Перекоп
VКогда Вутанька вернулась от соседей, Данько, уже вымытый, в чистой отцовской рубашке, сидел за столом, склонившись над письмом Леонида.
«Дорогая, горячо любимая жена и подруга моя, Вутанька! — ложились мелкими строчками непривычно откровенные, непривычно нежные в устах комиссара слова. — После того как мы в последний раз обнялись и поцеловались с тобой в конце села…» Это все к нему не относится. Ага, вот и о нем… «Данька оставили в Елисаветградском уезде, у него был тиф, а он долго не признавался. Вместе с другими отправлен в г. Кременчуг…» И дальше — что жалеют о нем в полку… Остальное — почти до самого конца — о сыне. Как растет, да часто ли вспоминает, и — береги, береги, береги…
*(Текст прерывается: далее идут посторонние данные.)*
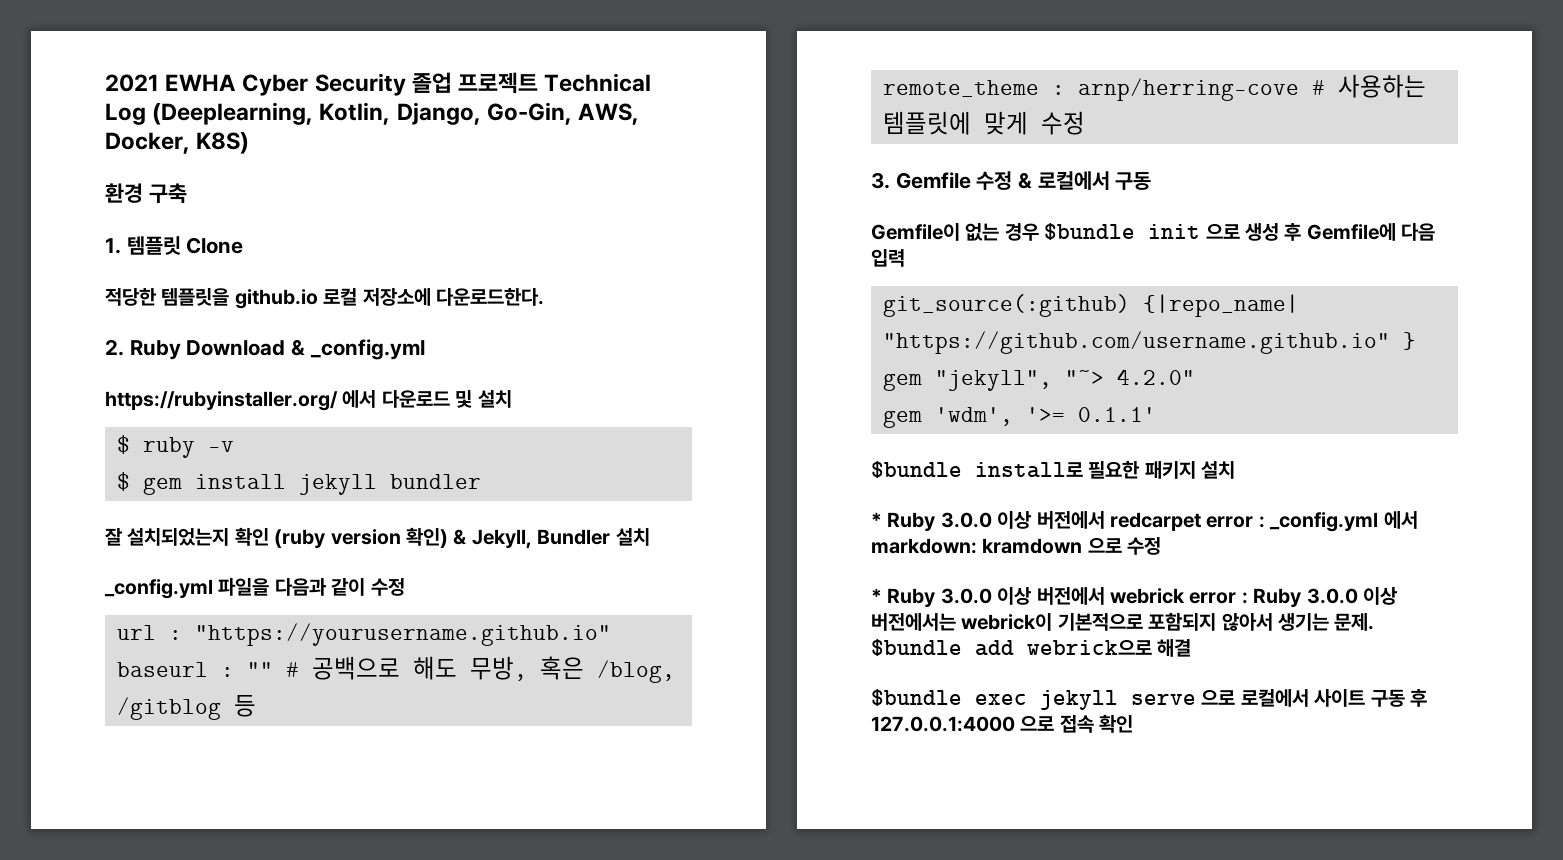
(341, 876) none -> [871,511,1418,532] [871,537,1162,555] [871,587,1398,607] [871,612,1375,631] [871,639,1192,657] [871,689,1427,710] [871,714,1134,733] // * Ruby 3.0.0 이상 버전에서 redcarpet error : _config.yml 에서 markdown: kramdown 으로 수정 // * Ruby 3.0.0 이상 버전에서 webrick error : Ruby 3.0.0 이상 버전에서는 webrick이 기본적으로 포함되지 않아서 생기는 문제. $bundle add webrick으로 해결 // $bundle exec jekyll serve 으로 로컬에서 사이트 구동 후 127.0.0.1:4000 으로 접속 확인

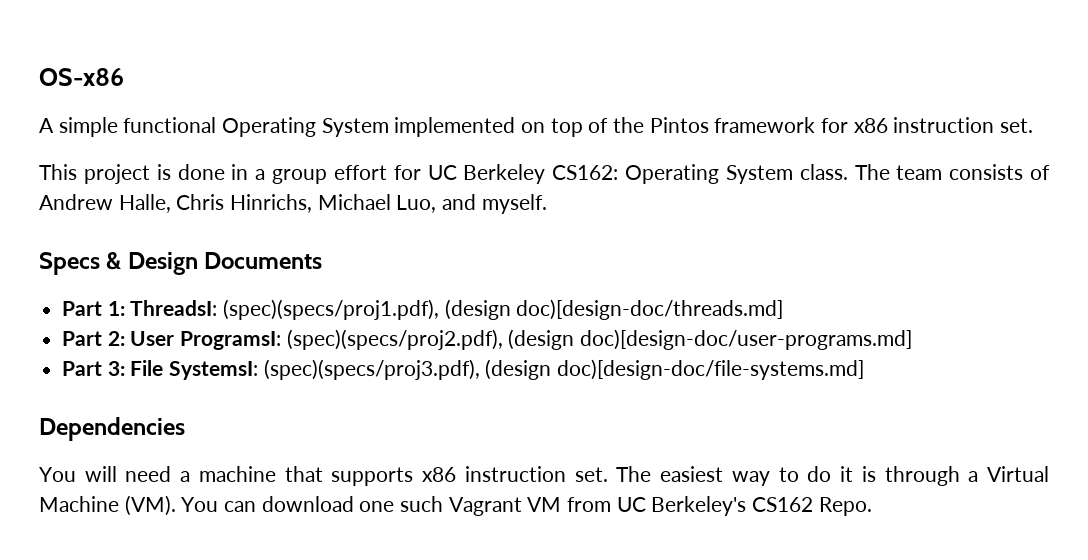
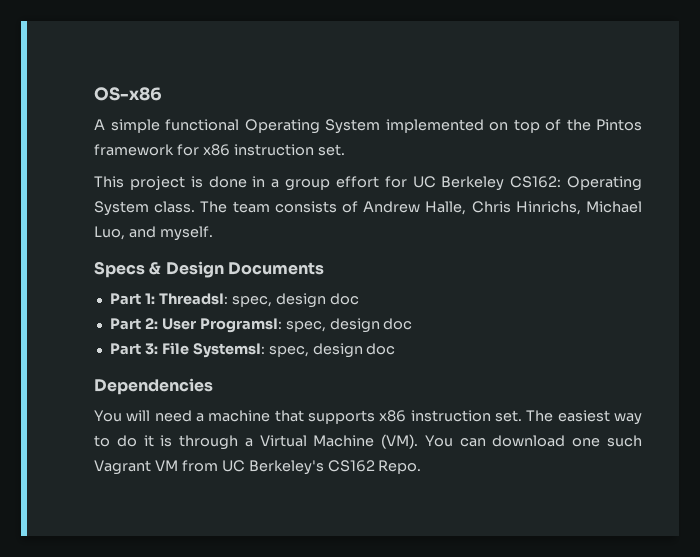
[223,299,784,320] (spec)(specs/proj1.pdf), (design doc)[design-doc/threads.md] -> [231,293,359,308] spec, design doc
[286,329,913,350] (spec)(specs/proj2.pdf), (design doc)[design-doc/user-programs.md] -> [285,318,413,333] spec, design doc
[263,359,865,380] (spec)(specs/proj3.pdf), (design doc)[design-doc/file-systems.md] -> [268,343,396,358] spec, design doc

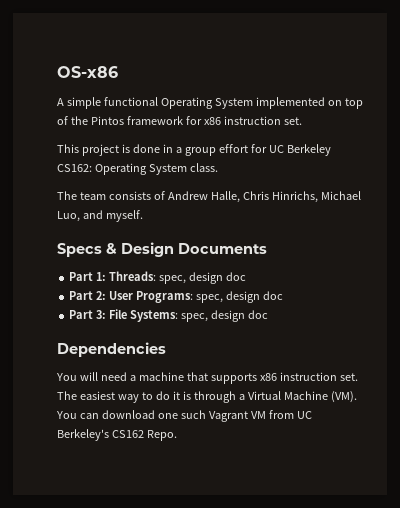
(196, 207) none -> (218, 167) //
[158,293,228,305] ThreadsI: -> [109,271,157,281] Threads:
[199,318,282,333] ProgramsI: -> [136,291,194,303] Programs:
[192,343,265,358] SystemsI: -> [130,310,179,322] Systems:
Сложив письмо, Данько встал и, задумчиво прохаживаясь по комнате, словно ненароком заглянул на печь к Васильку. Мальчонка уже крепко спал, подложив кулачок под щеку, улыбаясь чему-то во сне. Юный Бронников. Где отец, а где сын. Интересно, что сейчас снится мальчику, каким своим немудреным радостям так мечтательно улыбается он? Смотрел, и так вдруг хорошо, светло стало у Данька на душе, будто улыбалось ему его собственное детство с вихром на темени, с холщовой лямочкой через плечо.
Рад был, что вырвался из лазарета. Видно, нет-таки в мире лучшего лекарства, чем материнская ласка, ничто на свете не может сравниться с этим родным теплом, покоем и домашним уютом, от которых он так отвык на бурлацких бездомных дорогах. После суровых лет батрачества и бесконечных боев все его тут как бы ласкало, все ему по-новому нравилось: и заботливая материнская воркотня, и веселая неугомонность Вутаньки, и висячий шкафчик с яркой посудой, и посыпанный свежей золотистой соломой земляной пол. Вот тут, смеясь, отец подбрасывал его под самый потолок… Дубовая матица прогнулась, потемнел от времени, но еще крепко держит всю кровлю на своем кряжистом хребте. Сколько он еще выдержит, сколько проживет?
Ужин был как в сочельник: Данька посадили на почетное место, под образами, мать с Вутанькой сели по бокам. И хотя небогато было на столе, но эта горячая картошка в кожуре и хрустящие, точно с гряды, огурчики из погреба, да и румяные, только что со сковородки гречневые блины с душистым подсолнечным маслом показались Даньку самой вкусной в мире едой.
— Как будто сразу здоровее стал, — признался он после ужина, даже не подозревая, как этим обрадовал мать.
Где же ему постелить?
Мать была за то, чтобы на печи, Вутанька — чтобы на лежанке, а сам Данько остановил свой выбор на широкой деревянной лавке, занимавшей весь угол под жердью для одежды, где когда-то спал отец.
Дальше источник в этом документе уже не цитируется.